# Text section
_ _ _ _ _ _ _

About three decades ago, animator and lone American member of Monty Python's Flying Circus Terry Gilliam went from auteur curiosity to a filmmaker of note almost overnight with his cult-classic Brazil, a dark sci-fi comedy that was as famous for its one-of-a-kind visuals and endlessly inventive direction as it was for Gilliam's battle with studio executives to get his preferred version of the film released to theaters with its brilliantly twisted true ending.
Set in a bizarre dystopian future, Brazil was an absurd escapist satire of the-present day corporate culture in which a daydreamer office-drone falls into a rabbit hole of adventure, paranoia and misunderstanding when he stumbles into conspiracy unleashed by a flaw in corporate machine in which he has always been a cog.
Gilliam has had his share of successes since then, but Zero Theorem represents the first time in three decades he's seemed to be directly revisiting the themes and ideas of Brazil in a new context.

_ _ _ _ _ _ _

# Set task A
According to the text on Terry Gilliam's films, which of his later works directly revisits the themes and ideas of Brazil?
# Set task B
Pick up the text on Terry Gilliam's Brazil and Zero Theorem where it stops and continue it.
None of the lines below matter for this.

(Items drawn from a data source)
_ _ _ _ _ _ _

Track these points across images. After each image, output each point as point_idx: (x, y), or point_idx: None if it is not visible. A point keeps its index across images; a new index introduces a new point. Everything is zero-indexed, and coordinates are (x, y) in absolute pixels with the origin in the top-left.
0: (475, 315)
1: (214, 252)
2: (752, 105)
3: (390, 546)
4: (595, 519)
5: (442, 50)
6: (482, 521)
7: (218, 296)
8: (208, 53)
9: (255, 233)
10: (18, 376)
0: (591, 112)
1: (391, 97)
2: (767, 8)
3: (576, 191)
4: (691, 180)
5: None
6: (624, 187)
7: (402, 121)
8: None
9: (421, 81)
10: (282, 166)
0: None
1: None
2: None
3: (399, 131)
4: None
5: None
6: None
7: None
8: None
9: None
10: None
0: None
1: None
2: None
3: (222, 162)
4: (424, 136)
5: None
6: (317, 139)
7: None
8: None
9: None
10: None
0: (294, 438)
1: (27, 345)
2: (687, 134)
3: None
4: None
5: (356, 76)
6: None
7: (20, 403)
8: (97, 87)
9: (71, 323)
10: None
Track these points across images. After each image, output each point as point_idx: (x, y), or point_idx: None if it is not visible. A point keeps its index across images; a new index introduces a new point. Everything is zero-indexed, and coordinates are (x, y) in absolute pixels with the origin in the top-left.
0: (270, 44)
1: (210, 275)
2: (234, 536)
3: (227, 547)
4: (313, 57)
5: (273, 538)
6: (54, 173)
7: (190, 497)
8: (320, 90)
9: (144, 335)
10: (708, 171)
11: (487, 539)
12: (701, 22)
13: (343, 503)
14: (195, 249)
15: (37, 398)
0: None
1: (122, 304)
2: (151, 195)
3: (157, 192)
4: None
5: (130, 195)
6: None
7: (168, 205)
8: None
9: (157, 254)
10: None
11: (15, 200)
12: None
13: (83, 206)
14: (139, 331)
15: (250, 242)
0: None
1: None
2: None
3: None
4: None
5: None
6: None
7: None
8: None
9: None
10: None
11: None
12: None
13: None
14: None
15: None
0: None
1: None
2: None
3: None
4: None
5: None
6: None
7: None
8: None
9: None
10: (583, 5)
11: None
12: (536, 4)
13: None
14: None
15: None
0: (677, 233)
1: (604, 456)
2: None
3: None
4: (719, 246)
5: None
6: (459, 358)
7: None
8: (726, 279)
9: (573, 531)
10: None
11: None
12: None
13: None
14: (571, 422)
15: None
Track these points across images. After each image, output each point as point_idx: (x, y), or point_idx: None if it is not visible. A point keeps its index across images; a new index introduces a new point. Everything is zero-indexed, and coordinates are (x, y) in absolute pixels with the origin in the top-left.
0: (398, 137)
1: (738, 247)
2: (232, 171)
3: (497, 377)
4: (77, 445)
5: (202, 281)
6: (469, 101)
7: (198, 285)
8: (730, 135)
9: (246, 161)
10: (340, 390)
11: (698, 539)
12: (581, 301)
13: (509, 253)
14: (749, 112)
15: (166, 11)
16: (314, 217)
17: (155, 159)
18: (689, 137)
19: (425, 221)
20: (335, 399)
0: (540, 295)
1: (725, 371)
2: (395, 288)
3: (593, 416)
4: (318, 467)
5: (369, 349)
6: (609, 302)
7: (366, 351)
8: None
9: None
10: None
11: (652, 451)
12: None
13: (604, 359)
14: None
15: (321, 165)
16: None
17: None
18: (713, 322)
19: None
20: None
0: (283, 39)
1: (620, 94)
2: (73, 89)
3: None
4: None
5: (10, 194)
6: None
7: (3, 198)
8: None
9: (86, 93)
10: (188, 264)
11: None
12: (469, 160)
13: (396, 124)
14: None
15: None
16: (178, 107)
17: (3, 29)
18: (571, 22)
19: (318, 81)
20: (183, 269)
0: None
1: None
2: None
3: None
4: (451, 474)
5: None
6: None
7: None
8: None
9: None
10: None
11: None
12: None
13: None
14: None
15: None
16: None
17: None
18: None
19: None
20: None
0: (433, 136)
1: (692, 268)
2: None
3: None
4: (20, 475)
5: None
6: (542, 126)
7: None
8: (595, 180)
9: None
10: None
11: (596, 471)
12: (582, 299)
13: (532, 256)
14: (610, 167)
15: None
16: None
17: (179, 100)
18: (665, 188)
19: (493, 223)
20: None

_ _ _ _ _ _ _

# Task output A
Zero Theorem.

# Task output B
Intentionally or not, Gilliam's tics and fetishes are so specific and his futurism so distinct that its almost impossible to read the film as anything but a Brazil for the 21st Century and the digital age. It presents a new but familiar dystopia where so much of human experience and interaction has been consigned to the web that no one seems to notice the physical world crumbling around them -- and where put-upon code-crunching tech-support workers, programmers and systems managers have replaced anonymous accountants as the new image of tragic, interchangeable corporate servitude.
One such coder is Christophe Waltz as a Qohen Lett, a depressed and disturbed master coder living as a shell of a man after having awoken from what we're told was a prior life of addiction and hedonism. His main goal is to finagle a disability waiver so that he can do his coding from home -- the better to wait for a phone call he expects to come at any moment which will tell him the purpose of his life.
Speaking of coding: The film's visual centerpieces includes one of the most depressingly-plausible visions of what computers of the future might look like: Vertically-oriented monstrosities where keyboards have been replaced by tablet/controller hybrids and all activities from coding to surfing to communicating have been "gamified" into a nightmare cross between Minecraft and slide-puzzles.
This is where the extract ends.